## Source passage

_____

A group of Purdue University scientists have authored a review of agricultural microbiome research that combines knowledge about plant, soil and insect microbiome work to develop an integrated portrait of the complex interactions that will come into play as scientists attempt to harness microbes to improve crops. The work was published in the journal Nature Plants.
“We wanted to gather what we know about the microbiome in an agricultural context and see if that knowledge can be translated into actionable information for farmers.,” said Lizzie French, a postdoctoral researcher in entomology and lead author of the paper. “Using emerging technologies in next-generation sequencing and digital agriculture, we are beginning to integrate microbial community interactions into our understanding of agriculture as a whole ecosystem, which will enable growers to work with nature to farm more sustainably."
Many decisions that have affected agriculture were made without knowledge of microbiomes or how those microbe populations would be affected. Crops bred for improved yield have lost genes that help the plants interact beneficially with microbes; pesticides can alter the abundance of beneficial insects and the microbes they carry; and monoculture or limited crop rotations can alter microbial diversity.
Other practices have improved the abundance and diversity of microbe populations, including better crop rotations and cover cropping. Biotechnology companies have developed products that can add beneficial microbes to an agricultural ecosystem, reducing the need for fertilizers and pesticides. However, more work is needed to make these products viable alternatives to traditional agricultural inputs.
“Efforts focused on improving plant growth and yields have caused us to either lose microbial species or the ability of plants to interact with some beneficial microbes,” said Laramy Enders, an assistant professor of entomology and corresponding author of the paper. “We’ve started to learn more about the interconnected nature of these microbial communities, and as we look at this from a holistic point of view, we can see opportunities to improve crops in new ways.”
The authors say these advances are first steps to developing tools that will improve the ability to customize and shape microbiomes to boost plant defenses and yields in specific crops and in specific locations
“We ultimately envision a decision-tree framework that will enable growers to make data-driven management decisions on the appropriate practices, cultivars and microbial inoculants to optimize the health of their crop and soil for their specific region and farming system,” they write in the Nature Plants paper. “These are exciting times for harmonizing efforts that harness the power and complexity of all interacting sectors of crop microbiomes to fuel a future of sustainable and healthy agroecosystems.”

_____

## Work task 1
Translate this sentence from the microbiome article into Spanish: "Many decisions that have affected agriculture were made without knowledge of microbiomes or how those microbe populations would be affected."
## Work task 2
Reproduce the part of the microbiome article starting with "Other practices have" and going on through "traditional agricultural inputs.".

_____

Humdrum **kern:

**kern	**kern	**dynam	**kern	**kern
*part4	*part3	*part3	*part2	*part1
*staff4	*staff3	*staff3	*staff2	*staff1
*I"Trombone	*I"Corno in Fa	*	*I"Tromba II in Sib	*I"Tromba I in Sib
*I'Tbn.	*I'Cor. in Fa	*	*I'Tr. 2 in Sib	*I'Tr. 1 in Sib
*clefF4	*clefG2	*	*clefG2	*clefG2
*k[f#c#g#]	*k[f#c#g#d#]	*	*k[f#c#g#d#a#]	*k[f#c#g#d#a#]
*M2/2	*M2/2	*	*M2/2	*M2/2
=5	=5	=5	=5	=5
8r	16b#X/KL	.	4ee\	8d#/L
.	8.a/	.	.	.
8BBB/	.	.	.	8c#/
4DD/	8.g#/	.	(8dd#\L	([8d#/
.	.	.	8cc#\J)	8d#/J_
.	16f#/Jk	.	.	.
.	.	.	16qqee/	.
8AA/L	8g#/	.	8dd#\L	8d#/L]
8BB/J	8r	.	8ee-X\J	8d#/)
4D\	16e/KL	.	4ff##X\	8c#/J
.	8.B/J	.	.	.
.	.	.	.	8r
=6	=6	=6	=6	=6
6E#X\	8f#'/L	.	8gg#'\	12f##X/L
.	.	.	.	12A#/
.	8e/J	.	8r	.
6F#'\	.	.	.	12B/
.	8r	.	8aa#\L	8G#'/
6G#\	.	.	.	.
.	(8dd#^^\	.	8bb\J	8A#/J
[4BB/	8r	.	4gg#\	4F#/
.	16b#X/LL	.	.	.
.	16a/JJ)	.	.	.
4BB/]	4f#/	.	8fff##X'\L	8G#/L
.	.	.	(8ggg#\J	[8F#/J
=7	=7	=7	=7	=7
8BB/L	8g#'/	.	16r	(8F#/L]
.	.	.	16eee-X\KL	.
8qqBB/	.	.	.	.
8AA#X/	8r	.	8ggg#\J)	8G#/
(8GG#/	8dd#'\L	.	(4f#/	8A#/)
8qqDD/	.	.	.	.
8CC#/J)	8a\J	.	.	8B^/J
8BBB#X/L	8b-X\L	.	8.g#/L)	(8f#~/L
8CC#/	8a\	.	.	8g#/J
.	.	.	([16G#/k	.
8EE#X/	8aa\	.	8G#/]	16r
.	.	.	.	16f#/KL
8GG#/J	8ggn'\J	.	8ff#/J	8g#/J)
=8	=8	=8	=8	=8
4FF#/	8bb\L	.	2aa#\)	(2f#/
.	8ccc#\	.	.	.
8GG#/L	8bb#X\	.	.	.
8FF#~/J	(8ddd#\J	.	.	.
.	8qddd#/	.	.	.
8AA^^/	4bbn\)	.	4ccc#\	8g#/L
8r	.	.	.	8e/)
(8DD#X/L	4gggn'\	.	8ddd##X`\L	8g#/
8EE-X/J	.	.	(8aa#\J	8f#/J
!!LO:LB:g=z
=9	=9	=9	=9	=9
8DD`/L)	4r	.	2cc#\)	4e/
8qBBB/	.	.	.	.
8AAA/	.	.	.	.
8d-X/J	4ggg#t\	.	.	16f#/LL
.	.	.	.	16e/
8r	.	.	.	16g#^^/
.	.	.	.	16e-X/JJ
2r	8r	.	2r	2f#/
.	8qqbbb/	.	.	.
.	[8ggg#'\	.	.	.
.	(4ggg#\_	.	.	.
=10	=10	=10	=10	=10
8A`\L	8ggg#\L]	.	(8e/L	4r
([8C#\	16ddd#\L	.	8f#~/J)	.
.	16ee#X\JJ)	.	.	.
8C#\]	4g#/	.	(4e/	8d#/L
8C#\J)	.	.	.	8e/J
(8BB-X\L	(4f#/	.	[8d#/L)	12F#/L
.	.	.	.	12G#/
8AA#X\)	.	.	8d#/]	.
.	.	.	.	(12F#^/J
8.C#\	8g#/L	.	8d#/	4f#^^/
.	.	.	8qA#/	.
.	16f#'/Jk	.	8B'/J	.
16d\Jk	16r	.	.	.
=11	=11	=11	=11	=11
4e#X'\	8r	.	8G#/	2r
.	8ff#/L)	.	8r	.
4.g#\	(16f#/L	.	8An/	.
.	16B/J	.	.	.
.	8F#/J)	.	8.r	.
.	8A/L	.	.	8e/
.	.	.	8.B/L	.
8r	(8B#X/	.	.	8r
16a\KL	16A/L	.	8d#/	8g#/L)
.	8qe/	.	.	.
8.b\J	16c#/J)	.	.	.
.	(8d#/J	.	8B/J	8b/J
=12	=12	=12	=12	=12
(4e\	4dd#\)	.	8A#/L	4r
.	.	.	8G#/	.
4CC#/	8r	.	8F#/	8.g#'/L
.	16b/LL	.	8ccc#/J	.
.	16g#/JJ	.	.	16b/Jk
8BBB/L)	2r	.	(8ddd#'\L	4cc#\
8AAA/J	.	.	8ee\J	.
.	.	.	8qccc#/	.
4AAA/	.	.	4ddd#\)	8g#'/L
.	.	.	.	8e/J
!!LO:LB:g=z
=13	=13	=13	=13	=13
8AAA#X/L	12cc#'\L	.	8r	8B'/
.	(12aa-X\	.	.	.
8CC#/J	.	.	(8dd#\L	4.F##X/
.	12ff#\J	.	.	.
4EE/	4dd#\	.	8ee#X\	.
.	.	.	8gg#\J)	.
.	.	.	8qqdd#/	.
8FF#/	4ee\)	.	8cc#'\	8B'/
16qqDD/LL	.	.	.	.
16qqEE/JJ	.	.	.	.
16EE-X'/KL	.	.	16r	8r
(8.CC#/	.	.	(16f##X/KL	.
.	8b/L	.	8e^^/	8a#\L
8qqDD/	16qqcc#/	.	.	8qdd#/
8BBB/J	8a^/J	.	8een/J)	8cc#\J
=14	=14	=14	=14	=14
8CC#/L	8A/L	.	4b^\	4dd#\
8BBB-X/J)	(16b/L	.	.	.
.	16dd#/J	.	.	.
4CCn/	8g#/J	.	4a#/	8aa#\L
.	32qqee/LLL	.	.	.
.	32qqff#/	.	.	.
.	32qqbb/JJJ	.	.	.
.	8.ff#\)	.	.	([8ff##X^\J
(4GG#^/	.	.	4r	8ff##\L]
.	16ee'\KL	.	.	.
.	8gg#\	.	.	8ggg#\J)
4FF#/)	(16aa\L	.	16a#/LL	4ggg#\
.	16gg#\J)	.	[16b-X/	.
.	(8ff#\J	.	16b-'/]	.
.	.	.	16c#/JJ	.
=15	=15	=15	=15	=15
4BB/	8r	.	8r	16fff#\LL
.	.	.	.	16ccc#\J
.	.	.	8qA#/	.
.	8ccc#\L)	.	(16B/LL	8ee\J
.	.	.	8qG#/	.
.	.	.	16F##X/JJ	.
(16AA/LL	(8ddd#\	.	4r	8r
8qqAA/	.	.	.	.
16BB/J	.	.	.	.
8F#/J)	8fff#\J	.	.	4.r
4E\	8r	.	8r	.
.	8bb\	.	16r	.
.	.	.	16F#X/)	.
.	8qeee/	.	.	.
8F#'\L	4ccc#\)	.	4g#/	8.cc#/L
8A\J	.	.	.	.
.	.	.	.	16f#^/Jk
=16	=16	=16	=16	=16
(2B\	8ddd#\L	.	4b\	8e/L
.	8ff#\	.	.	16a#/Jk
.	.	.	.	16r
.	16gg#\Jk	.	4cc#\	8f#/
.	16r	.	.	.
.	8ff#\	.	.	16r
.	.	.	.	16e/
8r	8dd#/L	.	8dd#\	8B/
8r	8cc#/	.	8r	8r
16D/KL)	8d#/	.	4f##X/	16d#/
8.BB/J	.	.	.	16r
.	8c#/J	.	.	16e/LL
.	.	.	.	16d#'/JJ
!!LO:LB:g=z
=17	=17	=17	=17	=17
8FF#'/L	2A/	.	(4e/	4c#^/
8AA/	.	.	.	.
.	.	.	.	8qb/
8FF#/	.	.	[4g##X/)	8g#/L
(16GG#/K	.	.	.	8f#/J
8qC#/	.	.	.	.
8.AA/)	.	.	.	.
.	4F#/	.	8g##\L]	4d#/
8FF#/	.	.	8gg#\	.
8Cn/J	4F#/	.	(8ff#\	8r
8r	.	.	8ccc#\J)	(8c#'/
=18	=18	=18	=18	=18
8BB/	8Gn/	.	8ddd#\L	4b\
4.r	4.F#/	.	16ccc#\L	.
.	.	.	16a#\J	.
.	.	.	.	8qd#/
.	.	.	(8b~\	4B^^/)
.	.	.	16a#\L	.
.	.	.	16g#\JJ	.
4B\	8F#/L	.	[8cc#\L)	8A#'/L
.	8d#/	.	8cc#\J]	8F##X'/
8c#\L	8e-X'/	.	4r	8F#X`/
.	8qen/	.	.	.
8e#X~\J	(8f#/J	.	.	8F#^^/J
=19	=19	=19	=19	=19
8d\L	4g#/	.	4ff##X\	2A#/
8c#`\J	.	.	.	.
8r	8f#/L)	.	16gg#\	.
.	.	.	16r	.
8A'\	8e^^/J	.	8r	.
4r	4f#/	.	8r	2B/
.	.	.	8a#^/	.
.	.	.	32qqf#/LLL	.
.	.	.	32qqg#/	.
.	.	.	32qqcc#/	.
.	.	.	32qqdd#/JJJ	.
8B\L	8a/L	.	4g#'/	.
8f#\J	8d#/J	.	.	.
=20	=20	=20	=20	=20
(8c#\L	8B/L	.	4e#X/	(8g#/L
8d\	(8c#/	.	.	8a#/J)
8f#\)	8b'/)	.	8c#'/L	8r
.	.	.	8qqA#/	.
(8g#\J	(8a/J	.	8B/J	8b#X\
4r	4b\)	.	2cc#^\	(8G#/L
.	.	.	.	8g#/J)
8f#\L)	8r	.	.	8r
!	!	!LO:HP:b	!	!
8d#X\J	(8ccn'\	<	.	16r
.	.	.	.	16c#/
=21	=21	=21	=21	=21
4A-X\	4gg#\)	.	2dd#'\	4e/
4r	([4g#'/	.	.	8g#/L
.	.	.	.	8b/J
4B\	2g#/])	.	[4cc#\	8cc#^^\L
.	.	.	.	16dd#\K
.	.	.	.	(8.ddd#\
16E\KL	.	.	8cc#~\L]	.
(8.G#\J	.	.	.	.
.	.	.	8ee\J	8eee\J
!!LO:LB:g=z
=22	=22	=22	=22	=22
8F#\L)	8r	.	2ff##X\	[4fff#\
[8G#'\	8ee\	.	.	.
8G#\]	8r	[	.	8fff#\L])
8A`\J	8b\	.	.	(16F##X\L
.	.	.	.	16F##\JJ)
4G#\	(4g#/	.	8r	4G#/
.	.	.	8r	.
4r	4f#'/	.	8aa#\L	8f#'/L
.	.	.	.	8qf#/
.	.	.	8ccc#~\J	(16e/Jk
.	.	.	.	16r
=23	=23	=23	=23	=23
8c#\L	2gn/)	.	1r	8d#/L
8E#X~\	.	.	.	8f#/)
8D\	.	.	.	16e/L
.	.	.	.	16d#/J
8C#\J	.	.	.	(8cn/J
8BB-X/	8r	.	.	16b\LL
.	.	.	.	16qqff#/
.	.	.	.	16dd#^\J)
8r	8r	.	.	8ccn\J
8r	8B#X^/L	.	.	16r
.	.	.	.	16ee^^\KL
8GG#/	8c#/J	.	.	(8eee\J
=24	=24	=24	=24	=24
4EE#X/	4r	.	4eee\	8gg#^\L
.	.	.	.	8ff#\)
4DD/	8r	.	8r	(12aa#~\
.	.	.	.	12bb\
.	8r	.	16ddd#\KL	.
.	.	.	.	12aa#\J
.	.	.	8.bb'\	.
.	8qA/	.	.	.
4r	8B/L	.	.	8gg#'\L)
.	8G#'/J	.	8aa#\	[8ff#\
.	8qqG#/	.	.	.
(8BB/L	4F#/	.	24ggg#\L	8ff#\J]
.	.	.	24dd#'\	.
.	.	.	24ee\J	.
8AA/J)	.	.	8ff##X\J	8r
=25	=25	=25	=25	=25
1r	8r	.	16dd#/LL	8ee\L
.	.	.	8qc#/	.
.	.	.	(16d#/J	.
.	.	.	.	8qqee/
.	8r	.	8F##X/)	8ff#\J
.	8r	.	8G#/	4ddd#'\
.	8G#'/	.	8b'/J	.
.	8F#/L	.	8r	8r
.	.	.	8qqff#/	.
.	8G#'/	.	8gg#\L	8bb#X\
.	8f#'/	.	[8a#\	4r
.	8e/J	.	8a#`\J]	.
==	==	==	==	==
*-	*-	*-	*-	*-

_____

## Task result 1
Muchas decisiones que han afectado a la agricultura se tomaron sin conocer los microbiomas ni cómo se verían afectadas esas poblaciones de microbios.

## Task result 2
Other practices have improved the abundance and diversity of microbe populations, including better crop rotations and cover cropping. Biotechnology companies have developed products that can add beneficial microbes to an agricultural ecosystem, reducing the need for fertilizers and pesticides. However, more work is needed to make these products viable alternatives to traditional agricultural inputs.